Hood became attached to the boy, and adopted him. Kevin Hood, now 20, attends Bellevue Community College.
He was one of the more than 100 people in attendance Saturday night as the NBC movie was shown. Others with Washington state connections included Len Ramsey of Thurston County, who escaped with her brother and lived with Hood for six months after coming to the United States, and Tony Anderson, who was adopted by Walter and Jeannette Anderson of Bellingham and who will graduate in June from Auburn Academy.
There is some poetic license in the film, which is scheduled to be broadcast nationally May 22. A fictionalized State Department employee helps get other civilians out. A Lockheed L-1011 takes the place of the 747.

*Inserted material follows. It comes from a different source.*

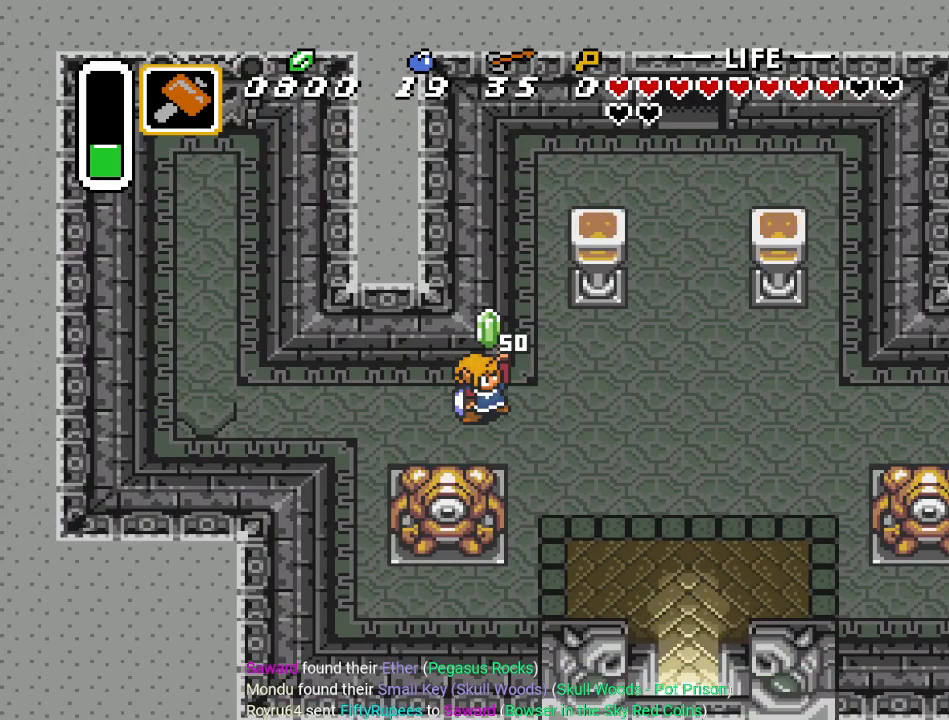
{"buttons": [], "events": [[234, "DPAD_LEFT", "up"], [334, "A", "up"]]}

Still, Hood said: ``I was happy with the content. It was factual and real. When I saw the pictures of the part where Kevin's mother gave him to me and told me to take him, it was a very emotional scene. I have never seen a more poignant example of a mother's love, and it brought back all the memories and emotions of the time.''
Hood, who already had two daughters in the U.S., said: ``I had no intention of adopting anyone. I was just there to help. But when his mother was pleading, begging . . . I felt an obligation when she put him in my hands.''
That emotion was recaptured Saturday night. Actor Richard Crenna, who stars in the film, held a handkerchief as he watched it. Pan Am officials said they had tried for years to sell a producer on the idea. Only now, they said, is the U.S. ready for this kind of story about Vietnam.